● TRY IT:
Word for word, repeat all the entries below, but without the pictures.

**** AVAILABLE RECORDS ****

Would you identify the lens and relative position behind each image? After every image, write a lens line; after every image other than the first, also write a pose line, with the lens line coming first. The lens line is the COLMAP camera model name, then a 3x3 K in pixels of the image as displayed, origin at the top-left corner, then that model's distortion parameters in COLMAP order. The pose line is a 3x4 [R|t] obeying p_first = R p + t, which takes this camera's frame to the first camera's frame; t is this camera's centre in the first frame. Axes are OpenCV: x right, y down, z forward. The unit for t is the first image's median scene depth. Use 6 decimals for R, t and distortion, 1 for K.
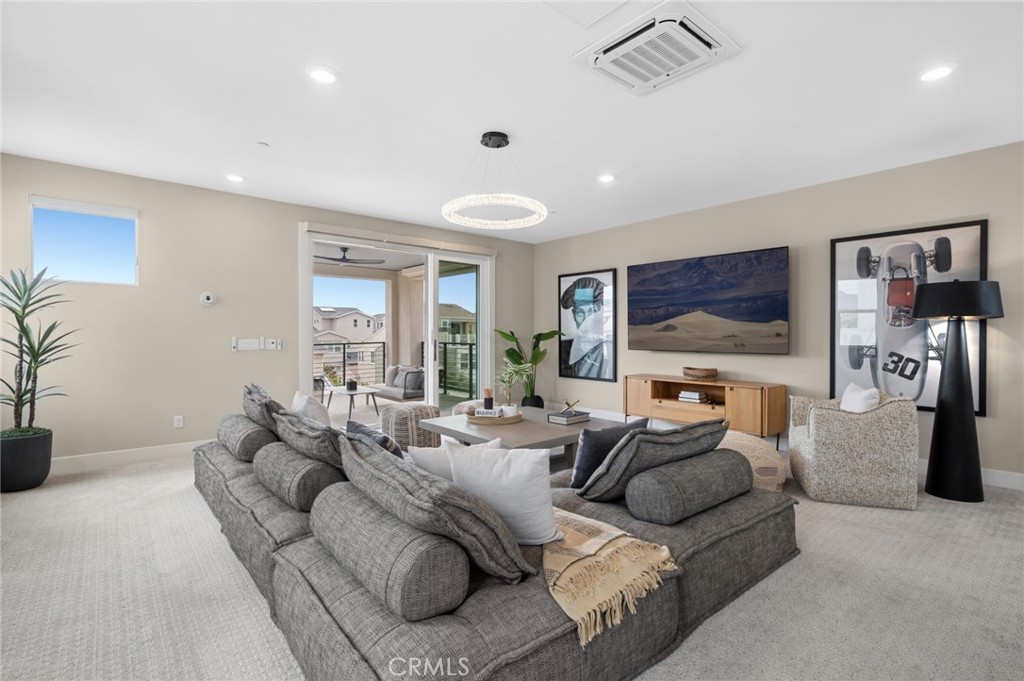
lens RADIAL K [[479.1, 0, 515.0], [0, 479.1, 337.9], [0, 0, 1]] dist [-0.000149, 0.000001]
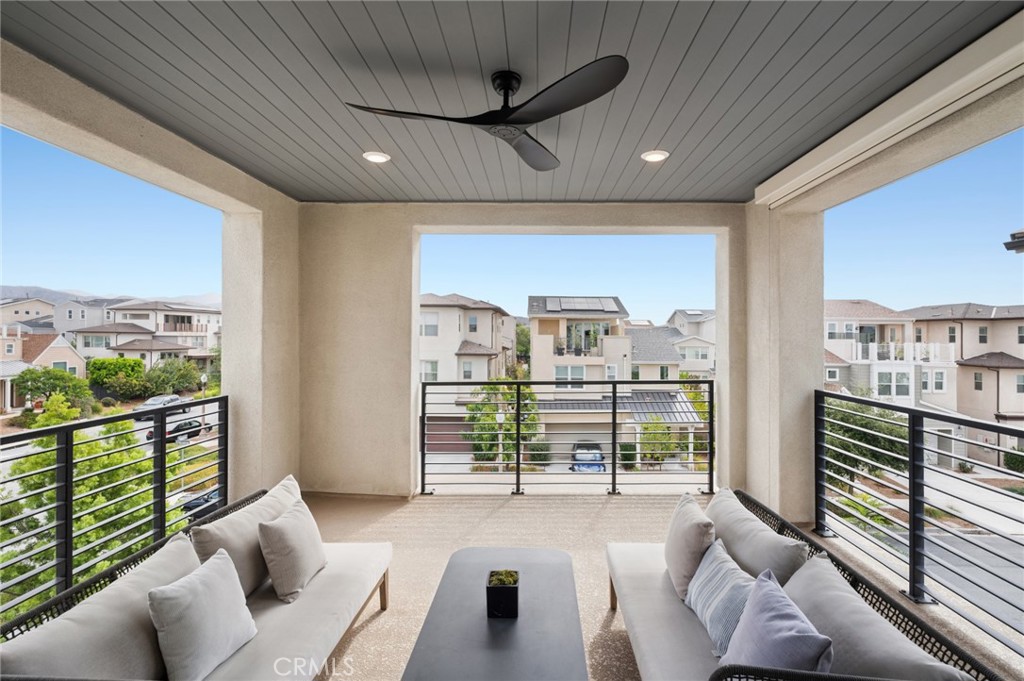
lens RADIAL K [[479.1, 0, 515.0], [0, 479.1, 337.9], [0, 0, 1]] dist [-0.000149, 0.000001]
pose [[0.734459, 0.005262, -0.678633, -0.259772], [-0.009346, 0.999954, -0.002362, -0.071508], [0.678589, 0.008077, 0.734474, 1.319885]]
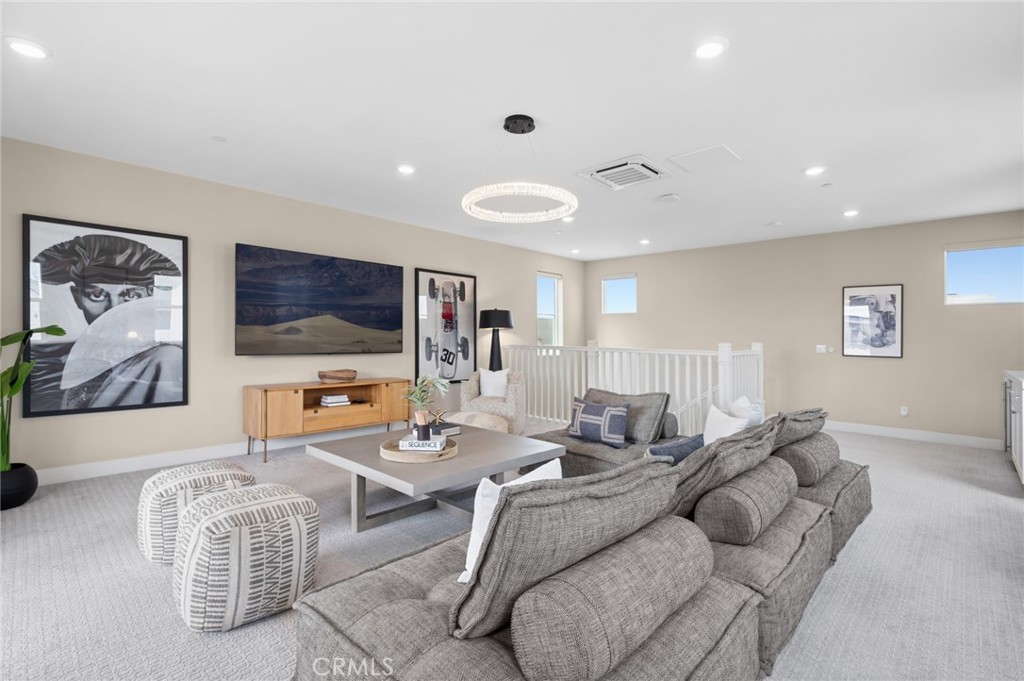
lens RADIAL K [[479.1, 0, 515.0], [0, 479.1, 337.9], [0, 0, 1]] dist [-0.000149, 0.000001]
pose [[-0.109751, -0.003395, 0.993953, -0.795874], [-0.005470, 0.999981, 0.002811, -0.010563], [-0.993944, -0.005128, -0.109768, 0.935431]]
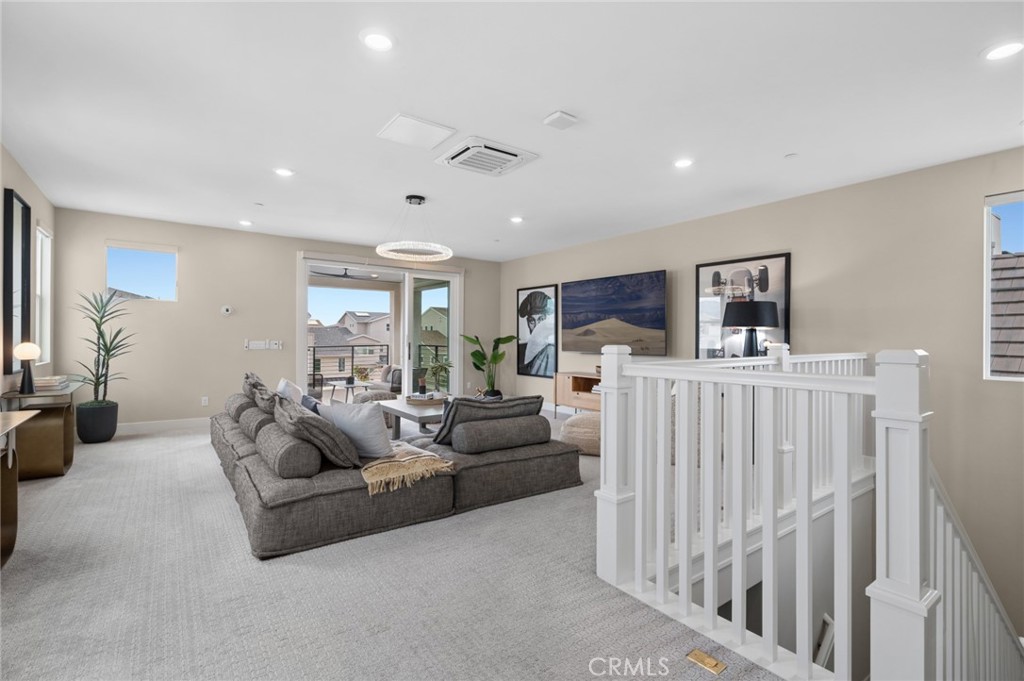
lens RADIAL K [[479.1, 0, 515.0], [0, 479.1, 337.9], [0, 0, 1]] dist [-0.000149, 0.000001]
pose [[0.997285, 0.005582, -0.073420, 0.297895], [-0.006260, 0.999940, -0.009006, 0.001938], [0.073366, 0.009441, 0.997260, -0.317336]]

****

● YOUR RESPONSE:
Would you identify the lens and relative position behind each image? After every image, write a lens line; after every image other than the first, also write a pose line, with the lens line coming first. The lens line is the COLMAP camera model name, then a 3x3 K in pixels of the image as displayed, origin at the top-left corner, then that model's distortion parameters in COLMAP order. The pose line is a 3x4 [R|t] obeying p_first = R p + t, which takes this camera's frame to the first camera's frame; t is this camera's centre in the first frame. Axes are OpenCV: x right, y down, z forward. The unit for t is the first image's median scene depth. Use 6 decimals for R, t and distortion, 1 for K.
lens RADIAL K [[479.1, 0, 515.0], [0, 479.1, 337.9], [0, 0, 1]] dist [-0.000149, 0.000001]
lens RADIAL K [[479.1, 0, 515.0], [0, 479.1, 337.9], [0, 0, 1]] dist [-0.000149, 0.000001]
pose [[0.734459, 0.005262, -0.678633, -0.259772], [-0.009346, 0.999954, -0.002362, -0.071508], [0.678589, 0.008077, 0.734474, 1.319885]]
lens RADIAL K [[479.1, 0, 515.0], [0, 479.1, 337.9], [0, 0, 1]] dist [-0.000149, 0.000001]
pose [[-0.109751, -0.003395, 0.993953, -0.795874], [-0.005470, 0.999981, 0.002811, -0.010563], [-0.993944, -0.005128, -0.109768, 0.935431]]
lens RADIAL K [[479.1, 0, 515.0], [0, 479.1, 337.9], [0, 0, 1]] dist [-0.000149, 0.000001]
pose [[0.997285, 0.005582, -0.073420, 0.297895], [-0.006260, 0.999940, -0.009006, 0.001938], [0.073366, 0.009441, 0.997260, -0.317336]]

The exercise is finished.